Grandir là-dedans, ça m’a forcément imprégnée.
Je fais presque une distinction entre mon côté chanteuse et mon côté productrice. Quand je produis, j’ai ce truc d’expérimentation où je me mets des défis d’innover. Le côté chanteuse lie tout ça. Je joue avec la technicité de ma voix et les effets. Je pense que ça apporte un lien entre les morceaux qui fait que c’est cohérent et harmonieux.
LFB : En 2020, tu me disais qu’assumer totalement cette casquette de productrice t’avais libérée. Est-ce que c’est toujours le cas ?
Sabrina Bellaouel : Maintenant que je suis libérée, nan (rires) ! C’est juste que c’est bon, ça fait partie de moi.
Ça ne veut pas dire que je vais tout produire en solitaire. J’ai encore cette envie naturelle de collaborer ou d’être uniquement chanteuse. Puis j’ai encore beaucoup de choses à apprendre. J’ai été autodidacte pendant longtemps et maintenant j’essaye de m’entourer. Plus j’avance et plus je m’améliore. Ce qui m’intéresse c’est de trouver mon son et ça évolue tout le temps !

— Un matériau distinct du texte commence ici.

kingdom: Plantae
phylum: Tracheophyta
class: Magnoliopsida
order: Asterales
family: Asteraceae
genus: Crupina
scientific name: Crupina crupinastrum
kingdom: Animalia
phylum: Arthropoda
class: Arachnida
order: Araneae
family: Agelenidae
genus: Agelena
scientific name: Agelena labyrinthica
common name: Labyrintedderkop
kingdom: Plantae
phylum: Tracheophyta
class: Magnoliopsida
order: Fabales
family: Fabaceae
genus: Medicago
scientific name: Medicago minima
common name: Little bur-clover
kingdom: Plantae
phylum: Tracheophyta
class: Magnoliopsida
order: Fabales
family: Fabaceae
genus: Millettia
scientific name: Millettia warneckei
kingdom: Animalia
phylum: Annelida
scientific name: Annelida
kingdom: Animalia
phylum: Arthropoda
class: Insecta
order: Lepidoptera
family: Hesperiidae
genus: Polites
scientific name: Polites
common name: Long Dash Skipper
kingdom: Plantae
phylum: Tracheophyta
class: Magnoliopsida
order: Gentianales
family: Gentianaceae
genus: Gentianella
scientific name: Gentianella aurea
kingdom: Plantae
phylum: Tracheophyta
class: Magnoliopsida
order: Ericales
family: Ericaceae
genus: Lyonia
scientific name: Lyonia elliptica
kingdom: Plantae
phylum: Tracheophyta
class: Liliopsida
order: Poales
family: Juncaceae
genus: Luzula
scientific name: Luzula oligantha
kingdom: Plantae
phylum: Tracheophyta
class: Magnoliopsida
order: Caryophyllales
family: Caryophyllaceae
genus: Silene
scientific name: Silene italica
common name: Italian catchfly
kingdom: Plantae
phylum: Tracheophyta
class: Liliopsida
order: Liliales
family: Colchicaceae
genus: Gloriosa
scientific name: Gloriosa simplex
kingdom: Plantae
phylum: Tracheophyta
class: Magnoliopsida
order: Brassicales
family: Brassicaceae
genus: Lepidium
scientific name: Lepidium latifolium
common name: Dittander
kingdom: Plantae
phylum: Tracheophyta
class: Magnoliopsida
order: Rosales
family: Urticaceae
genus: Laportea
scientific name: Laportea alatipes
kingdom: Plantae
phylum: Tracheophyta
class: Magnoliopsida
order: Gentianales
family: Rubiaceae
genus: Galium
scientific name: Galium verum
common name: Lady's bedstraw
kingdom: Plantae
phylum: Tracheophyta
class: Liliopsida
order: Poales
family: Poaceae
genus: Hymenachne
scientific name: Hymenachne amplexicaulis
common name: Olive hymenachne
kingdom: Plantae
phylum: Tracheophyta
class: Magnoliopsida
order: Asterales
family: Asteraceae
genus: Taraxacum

J’essaye de faire une chanson qui va me faire vibrer de A à Z. Elle peut être catégorisée comme trop expérimentale ou pas mais ce n’est pas quelque chose à laquelle je réfléchis.
LFB : Est-ce qu’un jour on pourrait avoir un projet uniquement instrumental ? Ou c’est un besoin pour toi de chanter ?
Sabrina Bellaouel : Oui, c’est sûr ! L’un des derniers rêves que j’ai réalisé c’est d’avoir mis de la musique à l’image. J’ai réalisé la bande son d’un documentaire pour Arte qui s’appelle La Foire aux Vanités qui traite d’Instagram. Les 3/4 des morceaux se sont que de la production ! J’adore faire ça ! Je crée des bandes sons de ma vie, j’en ai des tas sur mon ordinateur. Ça fera partie des choses que je compte proposer.
LFB : Et produire pour d’autres artistes, tu l’envisages ?
Sabrina Bellaouel : Je commence déjà à le faire. J’ai travaillé sur un morceau du dernier album de Lord Esperanza. C’est la première fois que je travaillais avec un rappeur. J’ai aussi travaillé sur des arrangements.
Je suis en train de faire des packs de beats que Gracy Hopkins n’arrête pas de me demander (rires). J’en serais super fière, ça nourrirait mon côté productrice de fou !
LFB : Tu travailles pas mal avec des musiciens aussi, c’est important pour toi de garder cette patte organique ?
Sabrina Bellaouel : Oui grave ! J’ai bossé pendant longtemps avec Loubensky, au sein de The Hop et sur d’autres collaborations. Quand il a besoin de voix, il m’appelle. Il a aussi arrangé pas mal de mes morceaux en posant des basses. Il m’impressionne toujours autant, il a une immense richesse dans ses sons. On s’entend archi bien musicalement et humainement aussi, forcément que je vais lui demander de poser des trucs. Son groove est incroyable !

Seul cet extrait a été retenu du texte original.